Key Takeaways
- Micron (MU) shares declined approximately 20% across five trading days following Google’s introduction of its TurboQuant AI memory compression technology
- The TurboQuant algorithm claims capability to compress AI memory requirements by as much as 6x, triggering concern among memory semiconductor investors
- Fellow memory company SanDisk (SNDK) experienced an 11% decline on identical concerns
- Morgan Stanley’s Joseph Moore maintained his Buy recommendation, characterizing the drop as a “healthy pricing in of durability concerns”
- Analyst consensus remains overwhelmingly bullish with a Strong Buy rating and average target price of $536.55, suggesting approximately 51% potential appreciation
Micron delivered what might have been its most impressive quarterly performance in years. Revenue hit all-time highs. Margins reached unprecedented levels. Earnings per share shattered expectations. Then Google entered the conversation and changed the narrative.
Alphabet introduced TurboQuant, a novel compression technology that the tech giant claims can slash memory requirements for operating large language models by as much as 6x. Market participants didn’t pause to assess the implications. Micron shares plummeted approximately 20% across five consecutive sessions. SanDisk (SNDK) experienced an 11% decline based on identical headlines.
The market’s response was swift and severe to what amounts to a single corporate announcement, prompting an important question: does TurboQuant fundamentally undermine the investment case for Micron?
The concise answer, based on feedback from analysts who consulted with industry sources, appears to be negative — at least not in any fundamental manner.
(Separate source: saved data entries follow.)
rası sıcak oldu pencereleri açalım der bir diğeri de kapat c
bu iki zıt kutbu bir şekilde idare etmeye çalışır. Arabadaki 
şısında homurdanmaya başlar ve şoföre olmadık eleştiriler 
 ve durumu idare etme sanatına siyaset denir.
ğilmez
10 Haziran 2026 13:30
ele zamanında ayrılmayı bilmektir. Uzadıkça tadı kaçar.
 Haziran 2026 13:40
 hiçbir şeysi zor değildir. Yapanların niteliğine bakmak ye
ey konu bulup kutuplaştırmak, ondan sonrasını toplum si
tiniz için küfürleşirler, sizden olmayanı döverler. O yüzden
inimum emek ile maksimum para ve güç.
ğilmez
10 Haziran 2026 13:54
TurboQuant addresses memory consumption in one particular component of large language model architecture, rather than the entire infrastructure. As memory bottlenecks ease in that specific segment, AI engineers may simply accelerate development in alternative areas, sustaining robust overall memory demand.
Morgan Stanley Challenges the Market Reaction
Morgan Stanley’s Joseph Moore — holding a five-star analyst ranking — reaffirmed his Buy thesis on Micron following the share price decline. He characterized the market response as a “healthy pricing in of durability concerns,” rather than evidence of fundamental business deterioration.
Moore communicated to investors that TurboQuant represents an “evolutionary development, with basically no surprises for memory,” following discussions with industry insiders. He observes supply conditions tightening rather than expanding, with enterprise customers already committing prepayments for substantial memory volume contracts based on expectations of sustained supply constraints.
Using current profitability metrics, Moore projects that Micron and SanDisk possess the capacity to generate annual free cash flow equivalent to 15%-25% of their present market capitalizations — a dynamic he anticipates will drive share prices “materially higher” over the medium term.
The broader analyst community aligns with Moore’s perspective. Among 28 tracked analyst ratings, 26 recommend Buy positions. Only two suggest Hold. The consensus price target stands at $536.55, implying roughly 51% appreciation potential from present trading levels.
Micron confronts a very particular supply constraint that TurboQuant does nothing to address: the semiconductor manufacturer can currently fulfill only 50% to 67% of existing HBM demand. Additional manufacturing capacity isn’t anticipated to come online until 2027. This supply-demand imbalance won’t resolve itself quickly.
Revenue Expansion That Demands Attention
The top-line growth story is straightforward and powerful. Micron delivered $13.6 billion in revenue two quarters ago, $23.9 billion in the most recent quarter, and projects $33.5 billion for the upcoming quarter.
These aren’t the metrics of a company experiencing customer attrition.
The aggregate HBM market opportunity is projected to expand from $35 billion during 2025 to $100 billion by 2028. The emerging phase of AI advancement is increasingly focused on inference — the computational process through which models solve problems in real-time — which demands persistent, continuous memory utilization. This represents Micron’s competitive advantage.
The 52-week trading range spans from $61.54 to $471.34. Shares currently trade at $355.62, meaningfully below recent peaks but more than quintupling the 52-week floor.